For the seven tracks of this film, which is an adaptation of the film Front of the Class, based on the book of the same name, producer Aditya Chopra and director Siddharth Malhotra have roped in 26-year-old composer Jasleen Royal, whom we heard as a vocalist first. She was the refrain in the lead protagonist’s head in Dear Zindagi, sang Preet in Khoobsurat, and more popularly Din shagna da in Phillauri and the jingle Paytm karo.
Her outings as a composer include the commendable tunes in Baar Baar Dekho and a couple of ditties in Shlok Sharma’s Haraamkhor. The minimal adornment, internal monologue-style verse her music usually follows is absent in the tunes of Hichki. It’s partly interesting but with not much melodic invention. Nothing never really stands out.

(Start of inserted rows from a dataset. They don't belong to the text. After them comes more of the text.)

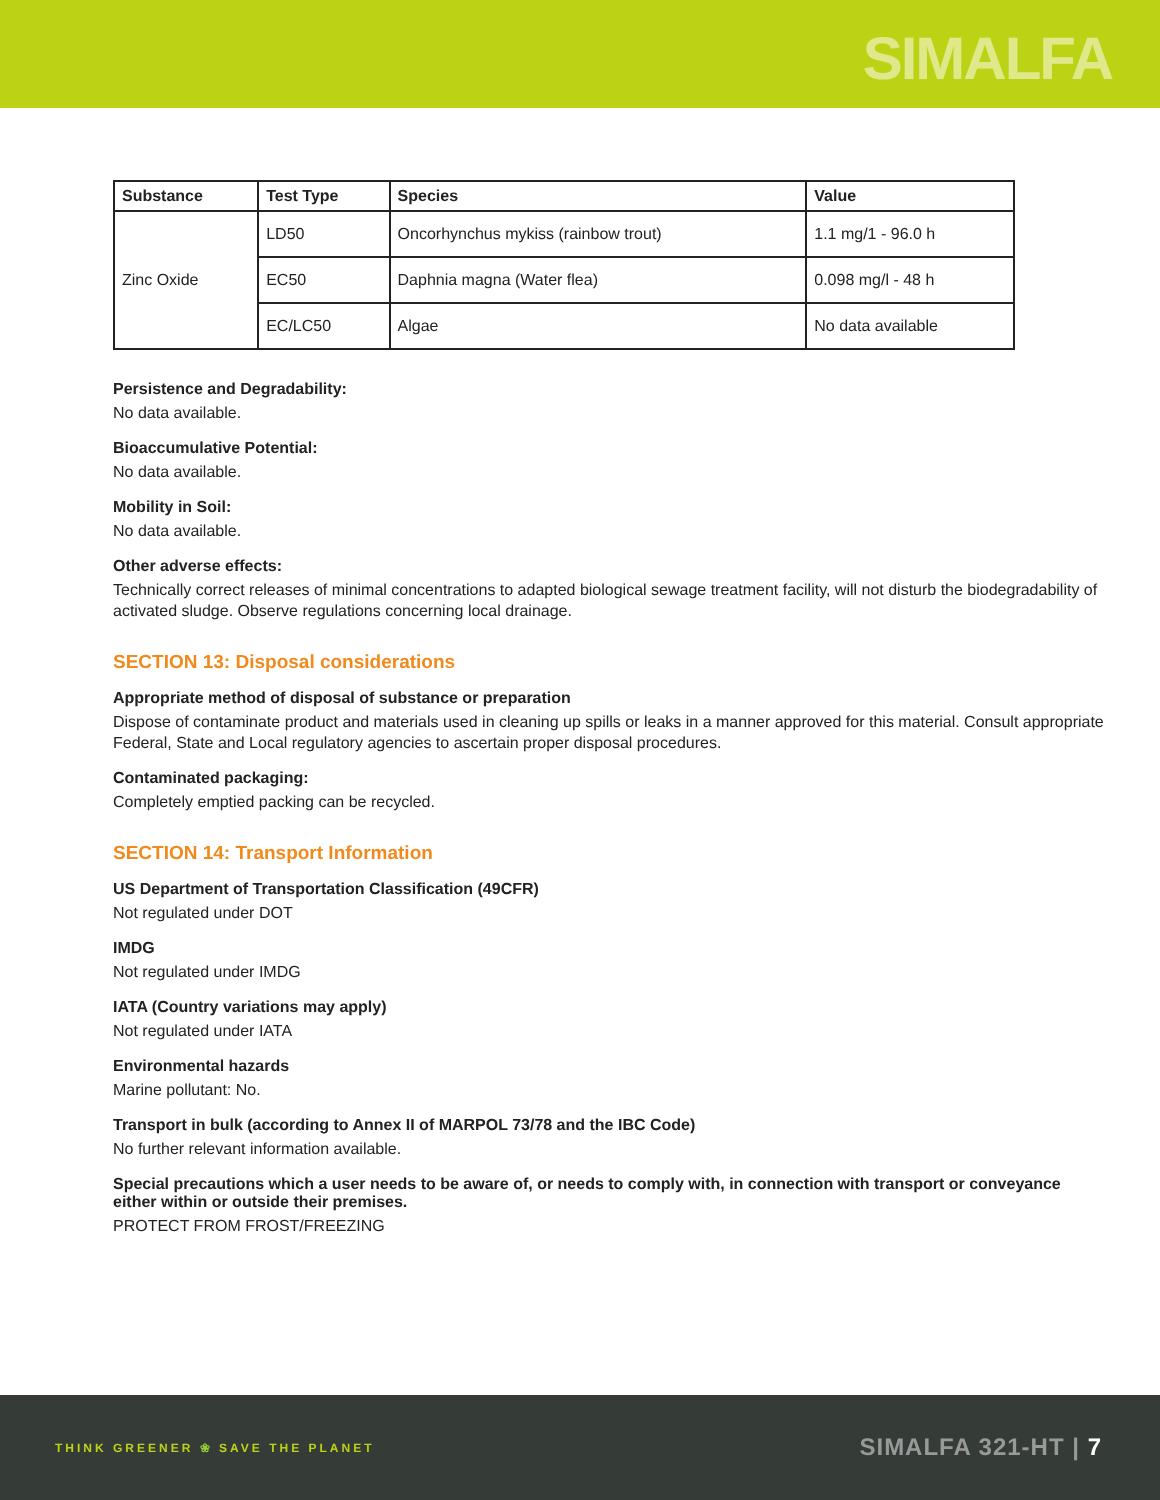SIMALFA
| Substance | Test Type | Species | Value |
| --- | --- | --- | --- |
| Zinc Oxide | LD50 | Oncorhynchus mykiss (rainbow trout) | 1.1 mg/1 - 96.0 h |
| | EC50 | Daphnia magna (Water flea) | 0.098 mg/l - 48 h |
| | EC/LC50 | Algae | No data available |
Persistence and Degradability:
No data available.
Bioaccumulative Potential:
No data available.
Mobility in Soil:
No data available.
Other adverse effects:
Technically correct releases of minimal concentrations to adapted biological sewage treatment facility, will not disturb the biodegradability of activated sludge. Observe regulations concerning local drainage.
SECTION 13: Disposal considerations
Appropriate method of disposal of substance or preparation
Dispose of contaminate product and materials used in cleaning up spills or leaks in a manner approved for this material. Consult appropriate Federal, State and Local regulatory agencies to ascertain proper disposal procedures.
Contaminated packaging:
Completely emptied packing can be recycled.
SECTION 14: Transport Information
US Department of Transportation Classification (49CFR)
Not regulated under DOT
IMDG
Not regulated under IMDG
IATA (Country variations may apply)
Not regulated under IATA
Environmental hazards
Marine pollutant: No.
Transport in bulk (according to Annex II of MARPOL 73/78 and the IBC Code)
No further relevant information available.
Special precautions which a user needs to be aware of, or needs to comply with, in connection with transport or conveyance either within or outside their premises.
PROTECT FROM FROST/FREEZING
THINK GREENER ❀ SAVE THE PLANET
SIMALFA 321-HT | 7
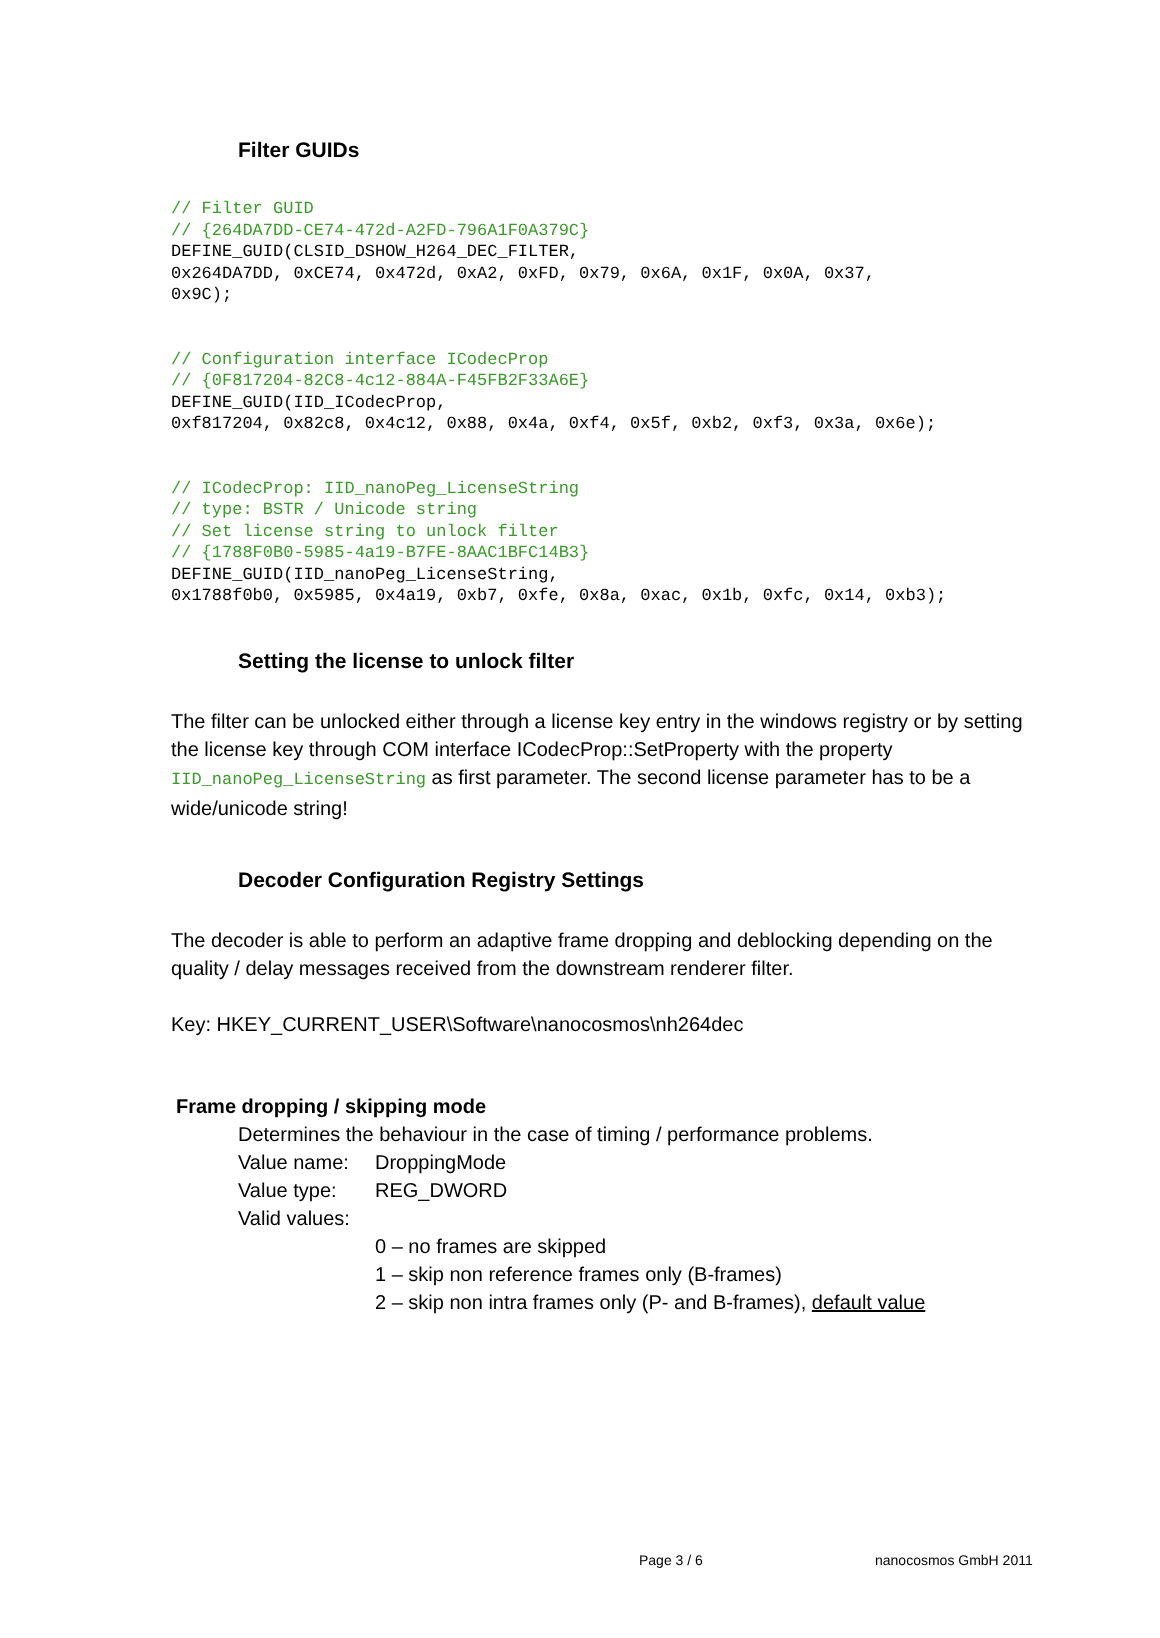Filter GUIDs
// Filter GUID
// {264DA7DD-CE74-472d-A2FD-796A1F0A379C}
DEFINE_GUID(CLSID_DSHOW_H264_DEC_FILTER,
0x264DA7DD, 0xCE74, 0x472d, 0xA2, 0xFD, 0x79, 0x6A, 0x1F, 0x0A, 0x37,
0x9C);
// Configuration interface ICodecProp
// {0F817204-82C8-4c12-884A-F45FB2F33A6E}
DEFINE_GUID(IID_ICodecProp,
0xf817204, 0x82c8, 0x4c12, 0x88, 0x4a, 0xf4, 0x5f, 0xb2, 0xf3, 0x3a, 0x6e);
// ICodecProp: IID_nanoPeg_LicenseString
// type: BSTR / Unicode string
// Set license string to unlock filter
// {1788F0B0-5985-4a19-B7FE-8AAC1BFC14B3}
DEFINE_GUID(IID_nanoPeg_LicenseString,
0x1788f0b0, 0x5985, 0x4a19, 0xb7, 0xfe, 0x8a, 0xac, 0x1b, 0xfc, 0x14, 0xb3);
Setting the license to unlock filter
The filter can be unlocked either through a license key entry in the windows registry or by setting the license key through COM interface ICodecProp::SetProperty with the property IID_nanoPeg_LicenseString as first parameter. The second license parameter has to be a wide/unicode string!
Decoder Configuration Registry Settings
The decoder is able to perform an adaptive frame dropping and deblocking depending on the quality / delay messages received from the downstream renderer filter.
Key: HKEY_CURRENT_USER\Software\nanocosmos\nh264dec
Frame dropping / skipping mode
Determines the behaviour in the case of timing / performance problems.
Value name: DroppingMode
Value type: REG_DWORD
Valid values:
0 – no frames are skipped
1 – skip non reference frames only (B-frames)
2 – skip non intra frames only (P- and B-frames), default value
Page 3 / 6 nanocosmos GmbH 2011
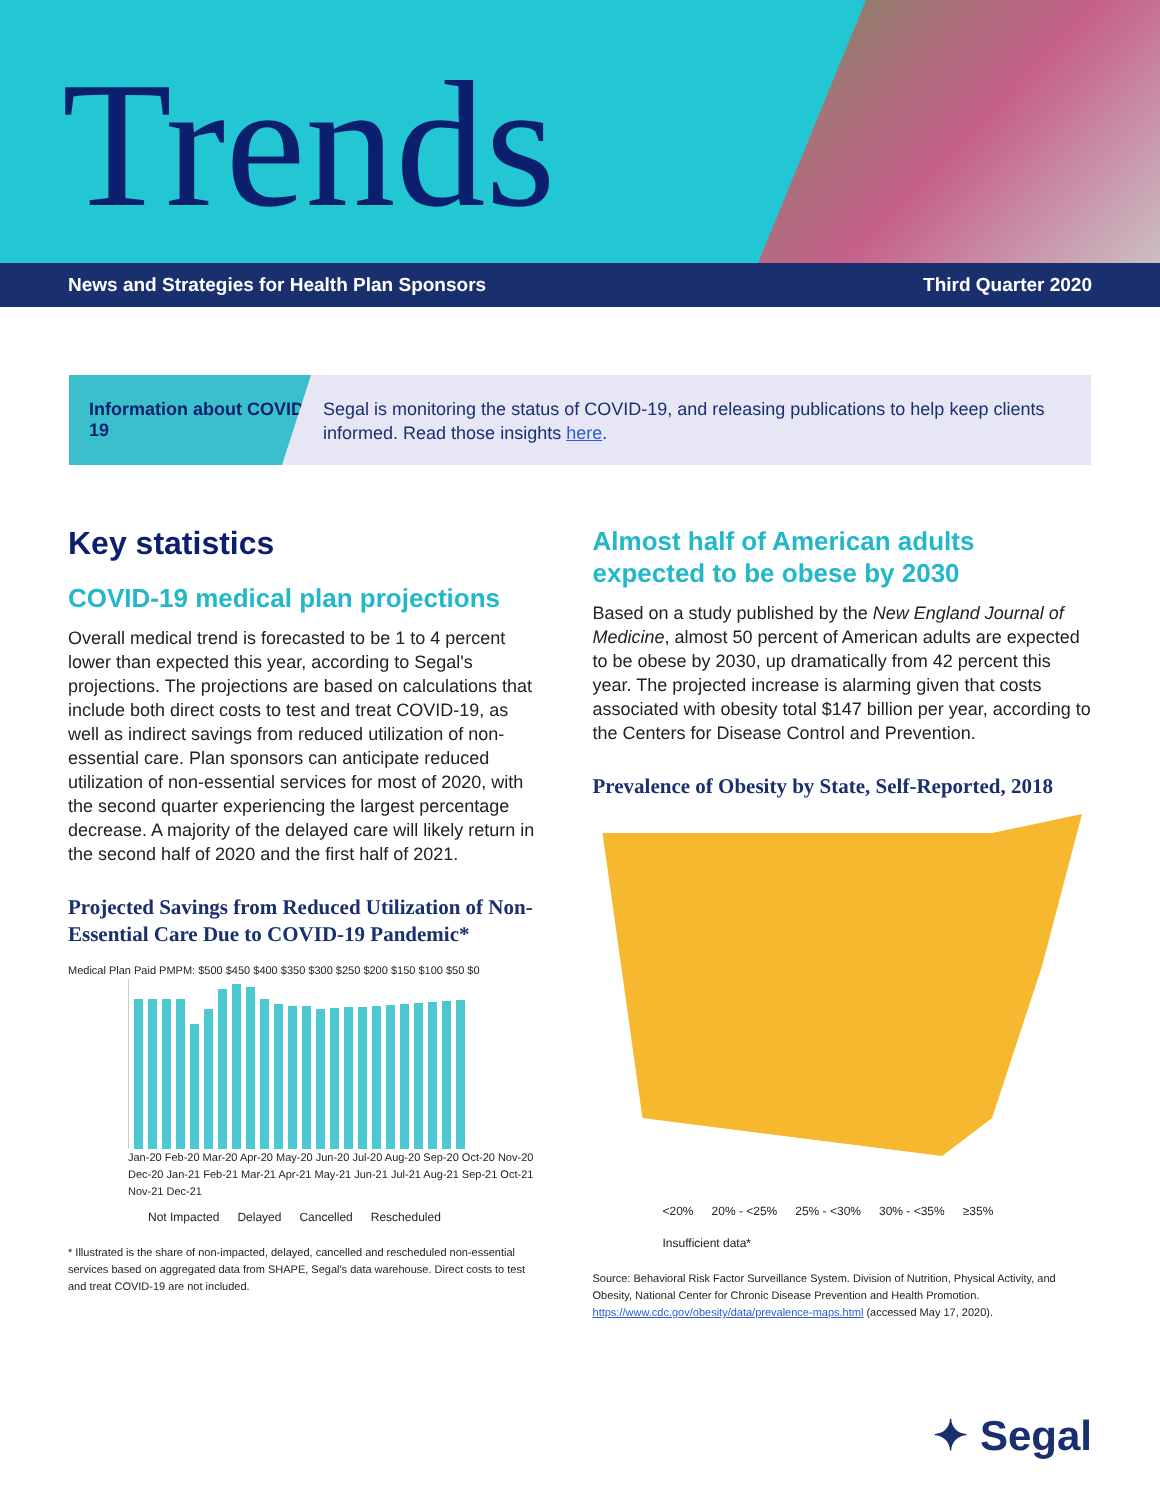Trends
News and Strategies for Health Plan Sponsors Third Quarter 2020
Information about COVID-19
Segal is monitoring the status of COVID-19, and releasing publications to help keep clients informed. Read those insights here.
Key statistics
COVID-19 medical plan projections
Overall medical trend is forecasted to be 1 to 4 percent lower than expected this year, according to Segal's projections. The projections are based on calculations that include both direct costs to test and treat COVID-19, as well as indirect savings from reduced utilization of non-essential care. Plan sponsors can anticipate reduced utilization of non-essential services for most of 2020, with the second quarter experiencing the largest percentage decrease. A majority of the delayed care will likely return in the second half of 2020 and the first half of 2021.
Projected Savings from Reduced Utilization of Non-Essential Care Due to COVID-19 Pandemic*
Medical Plan Paid PMPM: $500 $450 $400 $350 $300 $250 $200 $150 $100 $50 $0
Jan-20 Feb-20 Mar-20 Apr-20 May-20 Jun-20 Jul-20 Aug-20 Sep-20 Oct-20 Nov-20 Dec-20 Jan-21 Feb-21 Mar-21 Apr-21 May-21 Jun-21 Jul-21 Aug-21 Sep-21 Oct-21 Nov-21 Dec-21
Not Impacted Delayed Cancelled Rescheduled
* Illustrated is the share of non-impacted, delayed, cancelled and rescheduled non-essential services based on aggregated data from SHAPE, Segal's data warehouse. Direct costs to test and treat COVID-19 are not included.
Almost half of American adults expected to be obese by 2030
Based on a study published by the New England Journal of Medicine, almost 50 percent of American adults are expected to be obese by 2030, up dramatically from 42 percent this year. The projected increase is alarming given that costs associated with obesity total $147 billion per year, according to the Centers for Disease Control and Prevention.
Prevalence of Obesity by State, Self-Reported, 2018
<20% 20% - <25% 25% - <30% 30% - <35% ≥35% Insufficient data*
Source: Behavioral Risk Factor Surveillance System. Division of Nutrition, Physical Activity, and Obesity, National Center for Chronic Disease Prevention and Health Promotion. https://www.cdc.gov/obesity/data/prevalence-maps.html (accessed May 17, 2020).
✦ Segal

The album opens with Harshdeep Kaur crooning the title song in which Royal makes the shehnai sound like a peepni with a single rhythm loop. This beginning remotely reminds one of AR Rahman’s Wat wat in Tamasha. It’s notable that Royal has always taken much inspiration from her favourite composer. It is definitely one of the better tracks on the album. We loved the transition, albeit for a few seconds, into a dholak and voice format. The Soul of Hichki is the same song but with a different, more synth-oriented arrangement. Ironically, the first one comes with more soul.
Royal often touches this with a sarangi and makes it a refreshing addition. Jaideep Sahani weaves the term ‘hichki’ well in the lyrics. Madamji go easy is a Tamil rap by David Klyton and has vocals by Benny Dayal. It is heavy on tinny-sounding percussion. Nothing worth writing home about. Khol de par, sung by Arijit Singh, belongs to the category of elevating and cheerful pieces Amit Trivedi is known for. It begins beautifully — with Royal singing the tabla bols softly to a guitar — and the music and lyrics continue to cascade effortlessly, but get lost somewhere in the middle.
Teri dastaan begins with a piano prelude, which continues to back the piece as Royal gets behind the microphone and sings in her childlike voice. She even attempts a falsetto here, something we’ve never heard from her. It isn’t a faulty composition but is similar to many songs she’s done in the past. The song appears again as Naina’s theme, mostly on the piano, but the lyrics are replaced with humming in this version. Royal also uses the xylophone and fine string arrangements here. The number is intelligently produced and sounds wonderful. Phir kya gam by Shilpa Rao is a typical indie pop track that uses an acoustic guitar, mostly, and has Rao nailing the bass notes. The soft beatboxing in the background is a unique idea.
Hichki is not the finest album around at this point. Many bits in it are repetitive and one may not want to hear it beyond the title song. But one needs to give due credit to Royal for putting together seven very listenable tracks with intelligent orchestration, compared to albums that are delivering absolute cacophony. She is definitely going to be the one to watch out for.